## YOUR GOAL
Transcribe the text of each data entry below line by line, keeping every word, number, symbol, and line break unchanged.

═══ EXERCISE INPUT ═══

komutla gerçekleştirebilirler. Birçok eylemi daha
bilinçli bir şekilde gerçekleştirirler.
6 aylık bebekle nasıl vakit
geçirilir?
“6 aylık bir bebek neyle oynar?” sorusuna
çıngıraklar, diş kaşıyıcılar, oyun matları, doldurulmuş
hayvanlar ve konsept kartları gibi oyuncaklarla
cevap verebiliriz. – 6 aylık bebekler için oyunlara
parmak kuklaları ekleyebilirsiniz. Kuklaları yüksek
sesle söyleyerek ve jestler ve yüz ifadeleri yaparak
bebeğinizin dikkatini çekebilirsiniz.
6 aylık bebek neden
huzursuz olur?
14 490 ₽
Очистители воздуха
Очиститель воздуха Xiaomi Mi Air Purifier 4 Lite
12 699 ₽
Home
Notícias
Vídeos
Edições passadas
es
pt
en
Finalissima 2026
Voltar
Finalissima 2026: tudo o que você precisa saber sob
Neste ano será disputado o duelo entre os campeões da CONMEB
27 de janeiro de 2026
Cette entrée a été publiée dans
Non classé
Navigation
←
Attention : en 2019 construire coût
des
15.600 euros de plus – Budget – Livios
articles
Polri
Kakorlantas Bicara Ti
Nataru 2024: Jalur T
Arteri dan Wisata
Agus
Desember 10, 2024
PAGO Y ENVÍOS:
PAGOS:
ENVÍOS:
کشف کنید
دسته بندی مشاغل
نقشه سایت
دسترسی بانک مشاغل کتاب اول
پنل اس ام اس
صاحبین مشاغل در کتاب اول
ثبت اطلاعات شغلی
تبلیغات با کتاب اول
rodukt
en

═══

## PROBLEM SOLUTION
komutla gerçekleştirebilirler. Birçok eylemi daha
bilinçli bir şekilde gerçekleştirirler.
6 aylık bebekle nasıl vakit
geçirilir?
“6 aylık bir bebek neyle oynar?” sorusuna
çıngıraklar, diş kaşıyıcılar, oyun matları, doldurulmuş
hayvanlar ve konsept kartları gibi oyuncaklarla
cevap verebiliriz. – 6 aylık bebekler için oyunlara
parmak kuklaları ekleyebilirsiniz. Kuklaları yüksek
sesle söyleyerek ve jestler ve yüz ifadeleri yaparak
bebeğinizin dikkatini çekebilirsiniz.
6 aylık bebek neden
huzursuz olur?
14 490 ₽
Очистители воздуха
Очиститель воздуха Xiaomi Mi Air Purifier 4 Lite
12 699 ₽
Home
Notícias
Vídeos
Edições passadas
es
pt
en
Finalissima 2026
Voltar
Finalissima 2026: tudo o que você precisa saber sob
Neste ano será disputado o duelo entre os campeões da CONMEB
27 de janeiro de 2026
Cette entrée a été publiée dans
Non classé
Navigation
←
Attention : en 2019 construire coût
des
15.600 euros de plus – Budget – Livios
articles
Polri
Kakorlantas Bicara Ti
Nataru 2024: Jalur T
Arteri dan Wisata
Agus
Desember 10, 2024
PAGO Y ENVÍOS:
PAGOS:
ENVÍOS:
کشف کنید
دسته بندی مشاغل
نقشه سایت
دسترسی بانک مشاغل کتاب اول
پنل اس ام اس
صاحبین مشاغل در کتاب اول
ثبت اطلاعات شغلی
تبلیغات با کتاب اول
rodukt
en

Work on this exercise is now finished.